Multi-task learning is a subfield of machine learning in which the data is trained with a shared model to solve different tasks simultaneously. Instead of training multiple models, we only need to train a single model with shared parameters to solve different tasks. By sharing parameters, multi-task learning significantly decreases the number of parameters and reduces computational and storage requirements. However, when applying multi-task learning to deep neural networks, model size remains a challenge, particularly for edge platforms. Compressing multi-task models while maintaining performance across all tasks is another significant challenge. To address these issues, we propose a min–max optimization framework for highly compressed multi-task deep neural network models, combined with weight pruning or dynamic sparse training strategies to improve training efficiency by reducing model parameters. Specifically, weight pruning leverages reweighted

l_{1}

pruning method, enabling high pruning rates while preserving the performance across all tasks. Dynamic sparse training, on the other hand, initializes and updates the sparse masks of the network dynamically during the training process while maintaining the same number of weights, which typically encourages sparsity in the weight matrices with the advantage of reducing memory footprint and computational requirements. Our proposed min–max optimization framework can automatically adjust the learnable weighting factors between different tasks, ensuring optimization for the worst-performing task. Experimental results on NYUv2 and CIFAR-100 datasets demonstrate that the model incurs minor performance degradation after pruning with the min–max framework. Further analyses indicate the min–max framework has reliable performance and the difference from prior methods is statistically significant.

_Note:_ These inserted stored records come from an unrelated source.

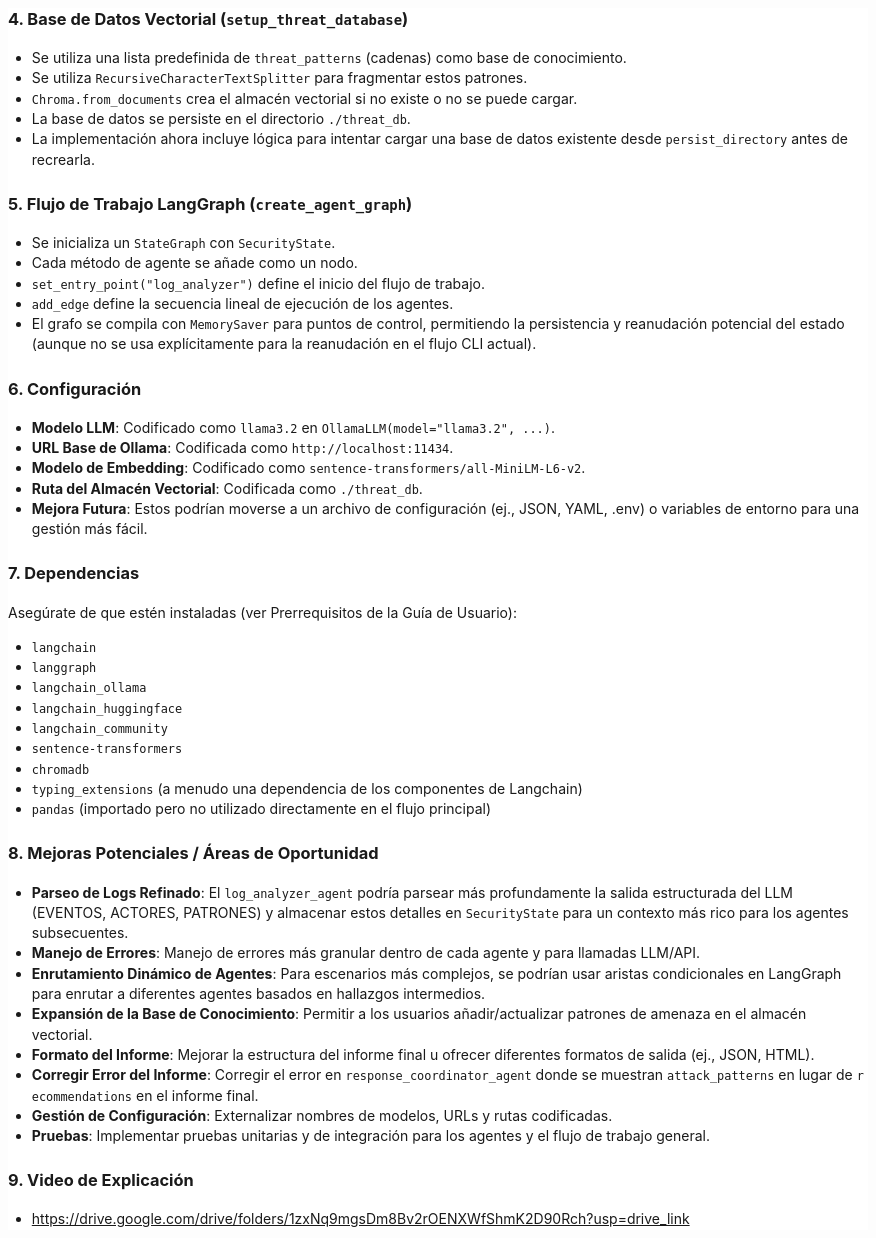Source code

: ### 4. Base de Datos Vectorial (`setup_threat_database`)

*   Se utiliza una lista predefinida de `threat_patterns` (cadenas) como base de conocimiento.
*   Se utiliza `RecursiveCharacterTextSplitter` para fragmentar estos patrones.
*   `Chroma.from_documents` crea el almacén vectorial si no existe o no se puede cargar.
*   La base de datos se persiste en el directorio `./threat_db`.
*   La implementación ahora incluye lógica para intentar cargar una base de datos existente desde `persist_directory` antes de recrearla.

### 5. Flujo de Trabajo LangGraph (`create_agent_graph`)

*   Se inicializa un `StateGraph` con `SecurityState`.
*   Cada método de agente se añade como un nodo.
*   `set_entry_point("log_analyzer")` define el inicio del flujo de trabajo.
*   `add_edge` define la secuencia lineal de ejecución de los agentes.
*   El grafo se compila con `MemorySaver` para puntos de control, permitiendo la persistencia y reanudación potencial del estado (aunque no se usa explícitamente para la reanudación en el flujo CLI actual).

### 6. Configuración

*   **Modelo LLM**: Codificado como `llama3.2` en `OllamaLLM(model="llama3.2", ...)`.
*   **URL Base de Ollama**: Codificada como `http://localhost:11434`.
*   **Modelo de Embedding**: Codificado como `sentence-transformers/all-MiniLM-L6-v2`.
*   **Ruta del Almacén Vectorial**: Codificada como `./threat_db`.
*   **Mejora Futura**: Estos podrían moverse a un archivo de configuración (ej., JSON, YAML, .env) o variables de entorno para una gestión más fácil.

### 7. Dependencias

Asegúrate de que estén instaladas (ver Prerrequisitos de la Guía de Usuario):
*   `langchain`
*   `langgraph`
*   `langchain_ollama`
*   `langchain_huggingface`
*   `langchain_community`
*   `sentence-transformers`
*   `chromadb`
*   `typing_extensions` (a menudo una dependencia de los componentes de Langchain)
*   `pandas` (importado pero no utilizado directamente en el flujo principal)

### 8. Mejoras Potenciales / Áreas de Oportunidad

*   **Parseo de Logs Refinado**: El `log_analyzer_agent` podría parsear más profundamente la salida estructurada del LLM (EVENTOS, ACTORES, PATRONES) y almacenar estos detalles en `SecurityState` para un contexto más rico para los agentes subsecuentes.
*   **Manejo de Errores**: Manejo de errores más granular dentro de cada agente y para llamadas LLM/API.
*   **Enrutamiento Dinámico de Agentes**: Para escenarios más complejos, se podrían usar aristas condicionales en LangGraph para enrutar a diferentes agentes basados en hallazgos intermedios.
*   **Expansión de la Base de Conocimiento**: Permitir a los usuarios añadir/actualizar patrones de amenaza en el almacén vectorial.
*   **Formato del Informe**: Mejorar la estructura del informe final u ofrecer diferentes formatos de salida (ej., JSON, HTML).
*   **Corregir Error del Informe**: Corregir el error en `response_coordinator_agent` donde se muestran `attack_patterns` en lugar de `recommendations` en el informe final.
*   **Gestión de Configuración**: Externalizar nombres de modelos, URLs y rutas codificadas.
*   **Pruebas**: Implementar pruebas unitarias y de integración para los agentes y el flujo de trabajo general.

### 9. Video de Explicación
* https://drive.google.com/drive/folders/1zxNq9mgsDm8Bv2rOENXWfShmK2D90Rch?usp=drive_link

The proposed dynamic sparse multi-task framework reaches around 2% overall precision improvement using min–max optimization compared with prior methods when the models are equally sparsed.

查看原文本刊更多论文

稀疏多任务深度神经网络的最小-最大优化框架

多任务学习是机器学习的一个子领域，其中数据使用共享模型进行训练，以同时解决不同的任务。我们只需要训练一个具有共享参数的单一模型来解决不同的任务，而不是训练多个模型。通过共享参数，多任务学习显著减少了参数的数量，减少了计算和存储需求。然而，当将多任务学习应用于深度神经网络时，模型大小仍然是一个挑战，特别是对于边缘平台。压缩多任务模型，同时保持跨所有任务的性能是另一个重大挑战。为了解决这些问题，我们提出了一个高度压缩的多任务深度神经网络模型的最小-最大优化框架，结合权值修剪或动态稀疏训练策略，通过减少模型参数来提高训练效率。具体来说，权重修剪利用重新加权的l1修剪方法，在保持所有任务性能的同时实现高修剪率。另一方面，动态稀疏训练在训练过程中动态初始化和更新网络的稀疏掩码，同时保持相同数量的权值，这通常鼓励权值矩阵的稀疏性，具有减少内存占用和计算需求的优点。我们提出的最小-最大优化框架可以自动调整不同任务之间的可学习权重因子，确保对表现最差的任务进行优化。在NYUv2和CIFAR-100数据集上的实验结果表明，使用最小-最大框架进行剪枝后，模型的性能下降较小。进一步分析表明，最小-最大框架具有可靠的性能，与先前方法的差异具有统计学意义。在模型同等稀疏的情况下，本文提出的动态稀疏多任务框架采用最小-最大优化方法，与之前的方法相比，总体精度提高了2%左右。

本文章由计算机程序翻译，如有差异，请以英文原文为准。

求助全文

约1分钟内获得全文求助全文

来源期刊

Neurocomputing 工程技术-计算机：人工智能

CiteScore

13.10

自引率

10.00%

发文量

1382

审稿时长

70 days

期刊介绍： Neurocomputing publishes articles describing recent fundamental contributions in the field of neurocomputing. Neurocomputing theory, practice and applications are the essential topics being covered.